The fabric was tested against molten iron according to the specification EN 531:1995Clause 6.6 molten iron splash (splash) using the test method EN 373:1993. The pouring temperature is 1400+/-20 degrees Celsius, the height is 225+/-5 mm, and the sample is 75+/-1 degrees from the horizontal.

This fabric was also tested for resistance to welding beads according to the specification EN 470-1:1995 Clause 6.2 Effect of molten metal drops, using test method EN 348:1992. For this test, the fabric was pretreated with 5 wash cycles according to ISO 6330:1984 method 2A (60°C), followed by a drum drying cycle according to ISO 6330:1984 method E (outlet temperature max. 70°C). The test consists of measuring the number of drops required to raise the temperature of the sensor behind the fabric by 40°C. The fabric passed the requirement of more than 15 drops, performing well against molten iron and welding beads in the test, which confirms that the fabric provides useful protection against these metals, even in this light weight category.

Example 4

处理织物，然后染成海军蓝之外，按与实施例3相似的方式构建织物。

处理基于羊毛纤维上带负电的锆和钛络合物的耗尽。用于此目的的特定试剂是六氟锆酸钾K₂ZrF₆和六氟钛酸钾K₂TiF₆。下一步是施用碳氟整理剂，并在150℃下固定此整理剂。最后，不机械预缩整理该织物。整理的织物的重量为245克/平方米(7.2盎司/平方码)。在熔融金属试验中，此织物的性能基本上与实施例3中的相同。In addition to first using flame retardant chemicals

The fabric was constructed in a similar manner to Example 3, except that the fabric was treated and then dyed navy blue.

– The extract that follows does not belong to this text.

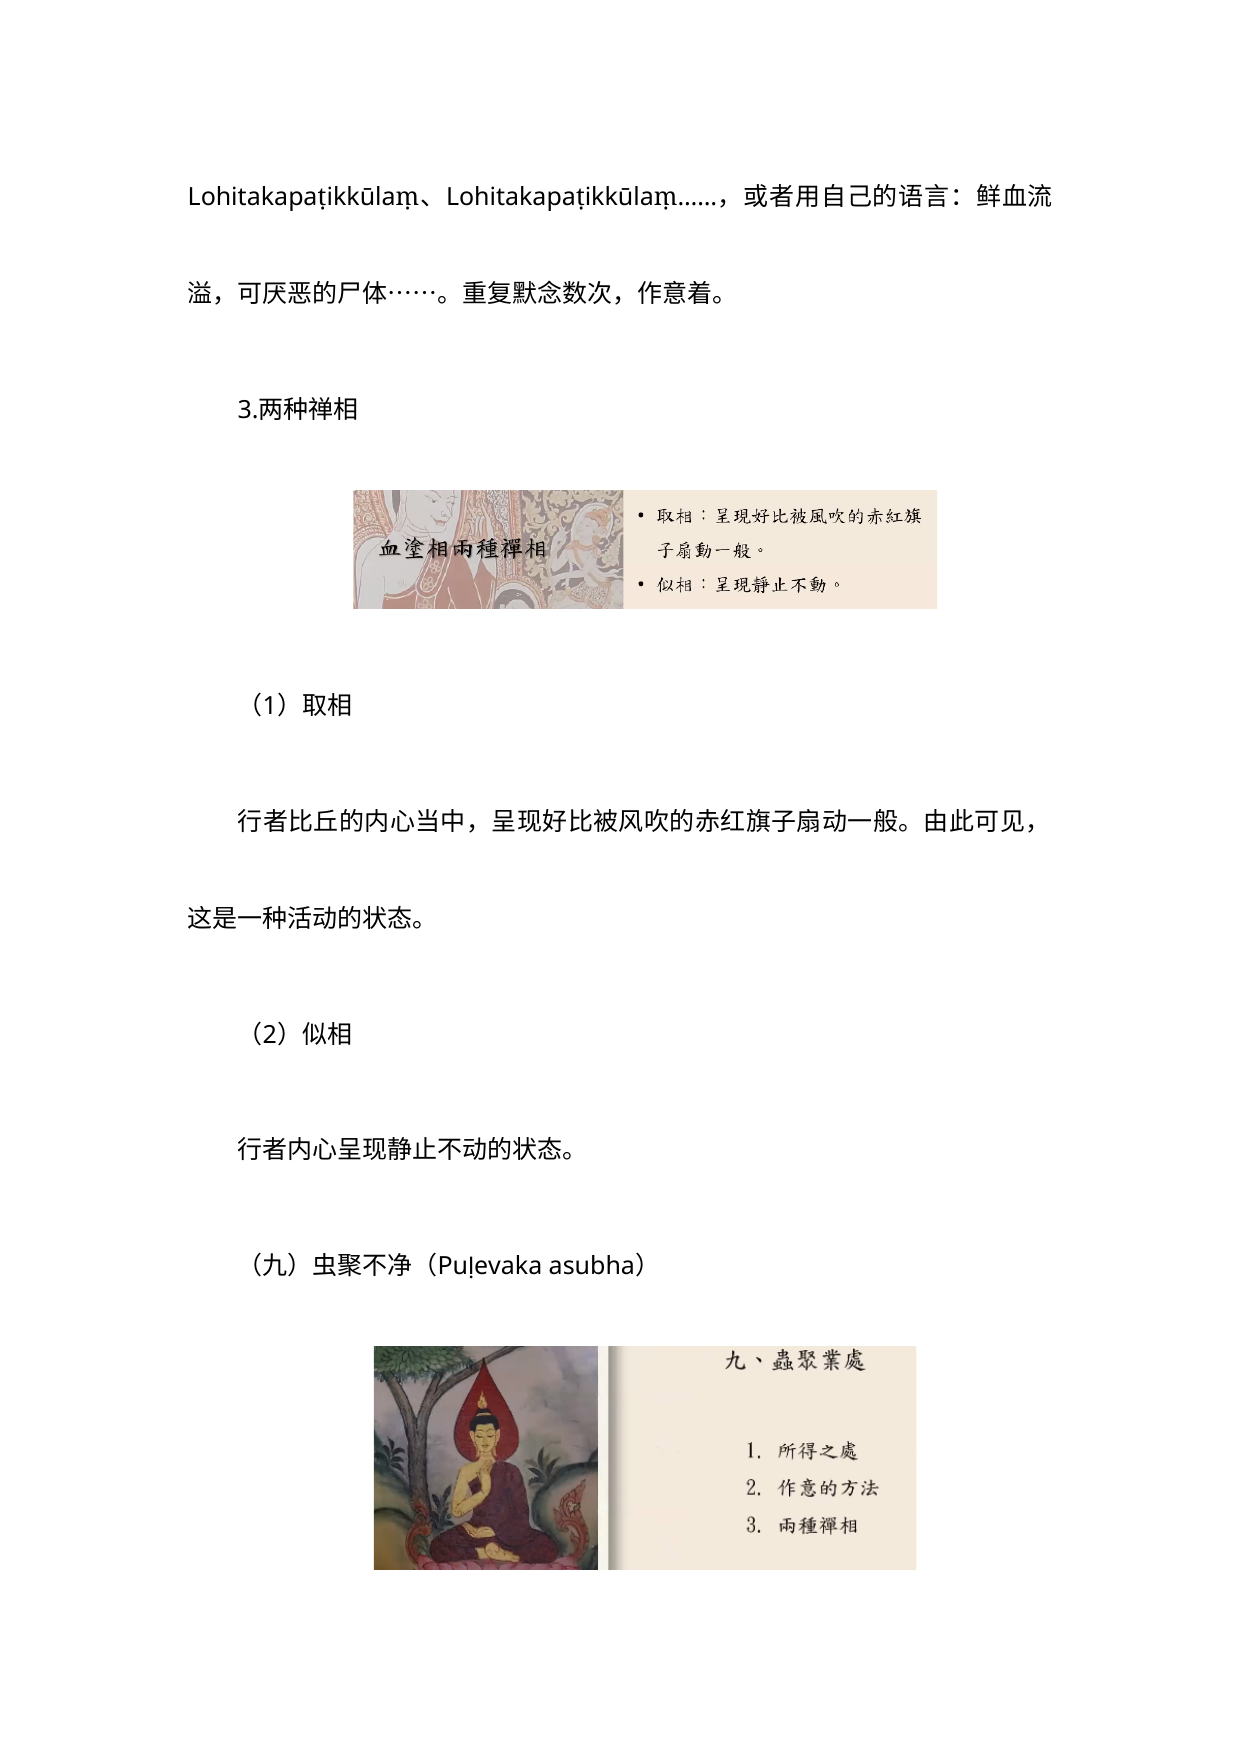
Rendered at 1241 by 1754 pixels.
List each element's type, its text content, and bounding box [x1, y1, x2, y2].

The treatment is based on the depletion of negatively charged zirconium and titanium complexes on wool fibres. Specific reagents used for this purpose are potassium hexafluorozirconate K ₂ ZrF ₆ and potassium hexafluorotitanate K ₂ TiF ₆ . The next step is to apply a fluorocarbon finish and set the finish at 150°C. Finally, the fabric was finished without mechanical shrinkage. The finished fabric had a weight of 245 grams per square meter (7.2 ounces per square yard). The fabric performed essentially the same as in Example 3 in the molten metal test.

surface

Claims (4)

1. A protective fabric against molten metal comprising a threat face and an opposite face, the threat face comprising: 40-60% by weight wool and 60-40% by weight flame retardant viscose fiber, The opposite contains: 10-40% by weight of meta-aramid fibers, 30-50% by weight wool fibers, and At least 20% by weight of flame retardant viscose. 2. The fabric of claim 1, wherein the threat surface comprises wool and flame retardant viscose in equal parts by weight. 3. The fabric of claim 1, wherein the opposite side comprises equal parts by weight of meta-aramid, wool and flame retardant fiber. 4. The fabric of claim 1 containing up to 5% by weight antistatic fibers.